Published online by Cambridge University Press: 03 May 2010
The reality of a human-induced climate change is becoming more generally accepted. Preparations for adaptation have begun. The Kyoto Protocol has come into force, but no long-term agreement on mitigation has yet been reached.
The general setting
The early eagerness amongst politicians around 1990 to act in response to the threat of a human-induced climate change was largely genuine and in line with the increasing general attention that was given to environmental issues during much of the 1990s. There was, however, early reluctance from industry and other stakeholders to proceed quickly. They feared that action to protect the current climate, i.e. a reduction in the use of fossil fuels, might be a threat to their activities and admittedly the scientific basis for taking action was then hardly convincing.

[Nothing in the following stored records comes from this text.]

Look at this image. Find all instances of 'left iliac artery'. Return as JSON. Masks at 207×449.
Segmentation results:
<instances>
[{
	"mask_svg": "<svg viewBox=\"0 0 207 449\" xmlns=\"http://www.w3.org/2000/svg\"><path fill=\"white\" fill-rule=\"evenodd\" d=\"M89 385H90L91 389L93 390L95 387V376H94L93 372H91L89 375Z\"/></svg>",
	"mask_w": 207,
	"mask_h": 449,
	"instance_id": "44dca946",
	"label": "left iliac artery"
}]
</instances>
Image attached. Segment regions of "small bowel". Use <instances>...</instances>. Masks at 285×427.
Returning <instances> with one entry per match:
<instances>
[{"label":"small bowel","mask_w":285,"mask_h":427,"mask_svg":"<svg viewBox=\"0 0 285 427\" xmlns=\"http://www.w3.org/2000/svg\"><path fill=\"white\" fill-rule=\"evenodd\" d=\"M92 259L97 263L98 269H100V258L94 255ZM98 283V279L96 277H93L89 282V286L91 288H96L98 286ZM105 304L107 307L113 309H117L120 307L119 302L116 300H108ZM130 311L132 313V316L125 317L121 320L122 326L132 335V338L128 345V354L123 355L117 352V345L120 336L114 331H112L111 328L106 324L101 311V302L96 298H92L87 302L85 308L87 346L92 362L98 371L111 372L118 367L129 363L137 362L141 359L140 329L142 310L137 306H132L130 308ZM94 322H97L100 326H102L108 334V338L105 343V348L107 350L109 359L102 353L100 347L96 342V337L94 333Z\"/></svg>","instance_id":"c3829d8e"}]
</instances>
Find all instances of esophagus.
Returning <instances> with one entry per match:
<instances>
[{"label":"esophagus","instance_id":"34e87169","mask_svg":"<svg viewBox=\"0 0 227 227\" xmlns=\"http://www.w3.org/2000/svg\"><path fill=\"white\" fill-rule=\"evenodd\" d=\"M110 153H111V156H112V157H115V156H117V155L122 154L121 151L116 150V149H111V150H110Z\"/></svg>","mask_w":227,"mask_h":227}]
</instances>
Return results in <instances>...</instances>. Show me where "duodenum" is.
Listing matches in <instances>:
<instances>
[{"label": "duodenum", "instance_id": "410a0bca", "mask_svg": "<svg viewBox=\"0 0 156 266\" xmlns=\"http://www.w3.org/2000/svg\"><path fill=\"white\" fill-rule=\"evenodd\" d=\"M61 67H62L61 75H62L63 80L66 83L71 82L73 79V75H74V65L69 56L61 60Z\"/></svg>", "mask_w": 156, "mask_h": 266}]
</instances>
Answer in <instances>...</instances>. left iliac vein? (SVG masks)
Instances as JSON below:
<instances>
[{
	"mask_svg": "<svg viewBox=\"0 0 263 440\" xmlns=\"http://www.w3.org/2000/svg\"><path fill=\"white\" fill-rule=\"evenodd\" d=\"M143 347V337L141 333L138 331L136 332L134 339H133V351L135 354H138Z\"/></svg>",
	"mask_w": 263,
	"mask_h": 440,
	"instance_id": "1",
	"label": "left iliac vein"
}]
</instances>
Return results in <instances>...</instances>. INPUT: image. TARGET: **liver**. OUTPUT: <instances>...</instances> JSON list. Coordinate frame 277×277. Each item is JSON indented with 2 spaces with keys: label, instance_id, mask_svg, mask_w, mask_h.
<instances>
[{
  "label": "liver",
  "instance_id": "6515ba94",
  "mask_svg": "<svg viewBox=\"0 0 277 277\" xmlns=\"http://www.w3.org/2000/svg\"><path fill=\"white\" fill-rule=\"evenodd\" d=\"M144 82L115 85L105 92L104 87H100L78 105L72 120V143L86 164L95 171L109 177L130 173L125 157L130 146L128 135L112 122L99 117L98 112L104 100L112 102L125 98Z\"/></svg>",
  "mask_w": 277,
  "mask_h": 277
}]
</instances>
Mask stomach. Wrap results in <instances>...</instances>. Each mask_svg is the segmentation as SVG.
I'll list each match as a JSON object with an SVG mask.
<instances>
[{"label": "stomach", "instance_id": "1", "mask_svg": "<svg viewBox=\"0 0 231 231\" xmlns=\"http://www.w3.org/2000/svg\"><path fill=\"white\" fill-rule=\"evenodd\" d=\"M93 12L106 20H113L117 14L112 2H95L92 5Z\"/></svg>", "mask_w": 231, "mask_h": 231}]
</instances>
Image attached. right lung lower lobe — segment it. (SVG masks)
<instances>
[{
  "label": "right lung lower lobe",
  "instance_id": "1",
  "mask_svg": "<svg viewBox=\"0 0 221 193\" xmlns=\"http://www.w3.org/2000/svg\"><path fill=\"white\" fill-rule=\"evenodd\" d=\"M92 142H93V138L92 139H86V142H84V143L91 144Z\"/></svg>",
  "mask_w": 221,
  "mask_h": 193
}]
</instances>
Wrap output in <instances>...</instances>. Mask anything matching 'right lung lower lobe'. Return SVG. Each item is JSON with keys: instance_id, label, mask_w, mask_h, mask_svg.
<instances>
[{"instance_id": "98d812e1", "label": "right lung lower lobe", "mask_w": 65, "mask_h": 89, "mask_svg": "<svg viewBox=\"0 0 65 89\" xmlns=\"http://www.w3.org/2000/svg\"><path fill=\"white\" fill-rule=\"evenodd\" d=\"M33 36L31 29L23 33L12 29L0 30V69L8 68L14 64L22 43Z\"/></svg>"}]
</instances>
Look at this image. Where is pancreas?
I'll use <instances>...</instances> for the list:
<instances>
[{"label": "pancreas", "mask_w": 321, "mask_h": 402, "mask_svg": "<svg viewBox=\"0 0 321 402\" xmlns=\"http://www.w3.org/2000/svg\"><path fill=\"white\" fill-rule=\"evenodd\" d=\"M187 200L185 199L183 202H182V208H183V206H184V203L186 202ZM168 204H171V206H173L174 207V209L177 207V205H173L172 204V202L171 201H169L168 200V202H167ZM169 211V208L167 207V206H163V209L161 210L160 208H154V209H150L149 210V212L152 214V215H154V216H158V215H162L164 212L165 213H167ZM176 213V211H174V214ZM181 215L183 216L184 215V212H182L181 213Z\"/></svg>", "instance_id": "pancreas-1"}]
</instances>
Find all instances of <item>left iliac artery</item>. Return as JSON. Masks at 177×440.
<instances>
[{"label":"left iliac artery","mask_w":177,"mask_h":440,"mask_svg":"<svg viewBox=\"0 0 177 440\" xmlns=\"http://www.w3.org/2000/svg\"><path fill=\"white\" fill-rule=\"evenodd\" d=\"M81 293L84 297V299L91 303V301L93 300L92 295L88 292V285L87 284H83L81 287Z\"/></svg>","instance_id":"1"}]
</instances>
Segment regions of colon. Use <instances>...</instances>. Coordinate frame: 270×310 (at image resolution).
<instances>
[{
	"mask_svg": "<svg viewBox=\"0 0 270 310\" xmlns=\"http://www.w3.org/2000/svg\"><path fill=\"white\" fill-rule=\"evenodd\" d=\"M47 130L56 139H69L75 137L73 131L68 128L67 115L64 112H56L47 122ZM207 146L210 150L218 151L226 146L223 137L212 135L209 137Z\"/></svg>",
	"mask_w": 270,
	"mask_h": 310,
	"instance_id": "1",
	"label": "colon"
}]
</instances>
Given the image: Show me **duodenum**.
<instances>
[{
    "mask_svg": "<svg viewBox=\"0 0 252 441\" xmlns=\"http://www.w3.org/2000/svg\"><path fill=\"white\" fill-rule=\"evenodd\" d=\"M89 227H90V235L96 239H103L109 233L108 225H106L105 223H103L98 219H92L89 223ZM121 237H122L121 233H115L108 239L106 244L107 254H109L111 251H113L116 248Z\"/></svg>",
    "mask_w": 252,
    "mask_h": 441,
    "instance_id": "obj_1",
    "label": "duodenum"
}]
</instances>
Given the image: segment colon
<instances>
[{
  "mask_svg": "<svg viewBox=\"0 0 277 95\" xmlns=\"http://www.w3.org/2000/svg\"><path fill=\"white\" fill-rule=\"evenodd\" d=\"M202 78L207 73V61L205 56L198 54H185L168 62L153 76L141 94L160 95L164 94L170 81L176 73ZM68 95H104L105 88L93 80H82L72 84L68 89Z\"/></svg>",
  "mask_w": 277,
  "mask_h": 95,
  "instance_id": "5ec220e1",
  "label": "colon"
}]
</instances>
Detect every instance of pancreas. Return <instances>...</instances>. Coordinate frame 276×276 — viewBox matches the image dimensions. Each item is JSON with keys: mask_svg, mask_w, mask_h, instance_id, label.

Other major global issues, particularly many of a political nature, have since been brought into focus and have greatly influenced world politics, especially since the turn of the century. The conflicts in the Middle East to some considerable degree stem from a realisation that the global energy supply system might have to change during the coming decades. The conventional reserves of oil will dwindle within a decade or two and natural gas will begin to run out towards the middle of the century, while the global demand for energy will be increasing quickly, not least because of the rapid industrialisation in developing countries.
There is a need for trustworthy scientific information in order to find a common strategy between, on one hand, those that are giving priority to the short-term political security in today's society and, on the other, those that are anxious to safeguard the global environment and obtain a sustainable development emphasising the long-term issues.